TenFourFox survives on the volunteer work of its maintainers and it is already a large workload to maintain the browser's compatibility with Mac OS X 10.4, 10.5 and PowerPC in general. It doesn't make good use of our resources, then, to try to get legacy code that is not under our control to operate within the moving target that is Mozilla plugin support, especially now that Mozilla has dramatically increased the speed at which they release new versions. And even if we did get them to work, because we don't control the code behind them we continue to risk exposing ourselves and our users to insecure software that will become less and less compatible and more and more vulnerable with time.

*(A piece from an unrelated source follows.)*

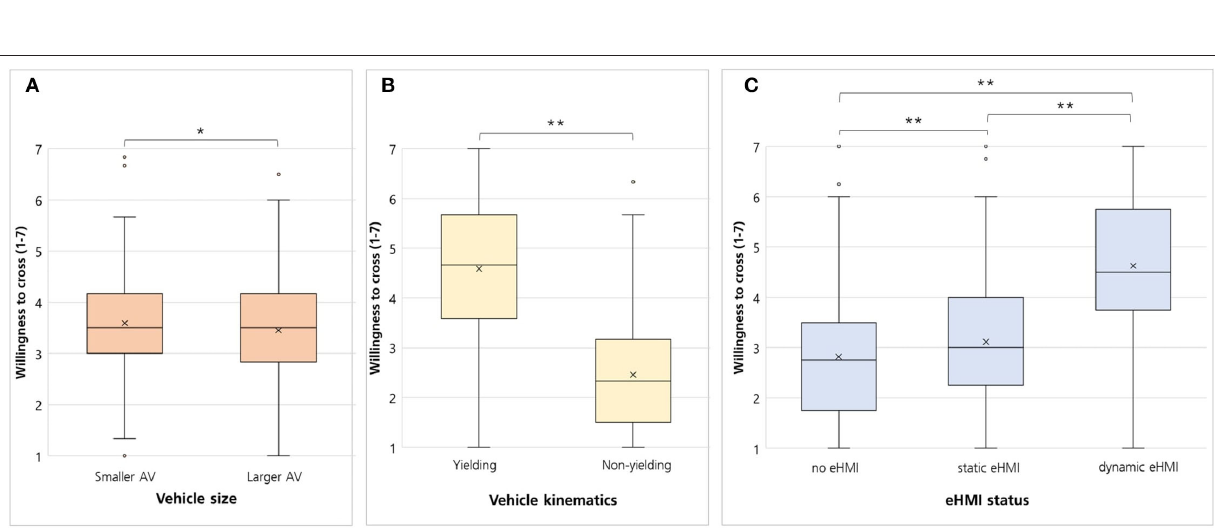
Secondly, there were significant correlations between pedestrians’ willingness to cross and the perceived support of the eHMI for both AVs when the vehicle yielded and was equipped with dynamic eHMI (smaller AV: r = 0.53, p < 0.001; larger AV: r = 0.5, p < 0.001). When the vehicle did not yield but the dynamic eHMI indicated so, pedestrians’ willingness to cross still highly correlated with the perceived support of the eHMI (smaller AV: r = 0.81, p < 0.001; larger AV: r = 0.73, p < 0.001). No correlations were found between pedestrians’ willingness to cross and the perceived support of a static eHMI for both AVs ( p >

With TenFourFox, we're concentrating on optimizing open alternatives that can run within the browser, such as faster JavaScript, faster browser-generated graphics and faster WebM HTML5 video. As Mozilla adds more interactive HTML5 features to Firefox, many of these features will appear in 10.4Fx, superseding the need for plugins for those features.

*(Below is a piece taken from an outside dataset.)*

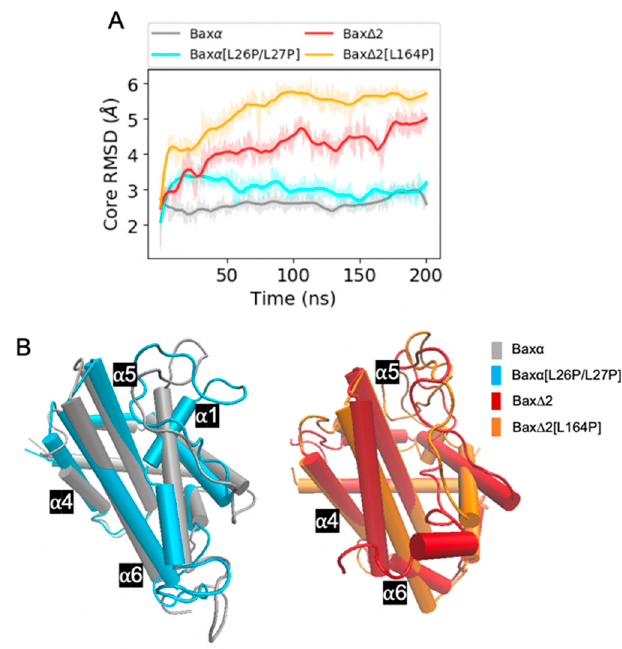
Figure 2. An overview of Bax variant simulations. ( A ) RMSDs of core backbone atoms relative to the initial structure for a period of 200 ns of molecular dynamics (MD) simulations, and ( B ) representative structures selected as described in Section 4.4. Coloring is by variant: Bax α (grey), Bax α [L26P / L27P] (blue), Bax ∆ 2 (red), and Bax ∆ 2 [L164P] (orange). Shaded lines show RMSDs for all recorded points and solid lines are smoothed as described in Section 4.4. Similar plots for two additional repetitions of the simulations are shown in the upper left panels of Figures S2 and S3.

What can I use to replace Flash and QuickTime right now?

There will still be some content you can't view without a Flash plugin in the browser. Some of it can be worked around.

  • TenFourFox can open some videos and audio files in QuickTime Player directly using the QuickTime Enabler. This is compatible with many HTML5 video and audio files, and YouTube.
    • If you have a fast-enough G4 or G5, you can also view many YouTube videos using TenFourFox's built-in HTML5 WebM video support, which is supported. Not all videos are available in WebM, and WebM video playback may be much slower in high definition.
    • For other video files, you can use any of the available Firefox YouTube or Flash video download extensions, and view the media files off-line with Perian for QuickTime (or QuickTime itself for codecs QT supports).
    • For other audio files, download the audio file and play it in QuickTime Player.
  • For PDF documents, TenFourFox 38 and up can preview them in the browser. You can always download and view them in Preview or Adobe Reader as well.

For those sites that cannot be worked around, a tool such as SandboxSafari may make it safer to run plugins outside of TenFourFox, but the method it uses may not be able to mitigate all security concerns, and we do not offer technical support for this option.

We welcome other plugin-free suggestions. Thanks for your understanding and helping us work towards preserving the long-term longevity of the Power Mac platform. The more functional code we have under the control of the community, the longer our Macs will be serviceable and useful, and this means eliminating proprietary software we can't upgrade and improve in favour of open solutions that we can.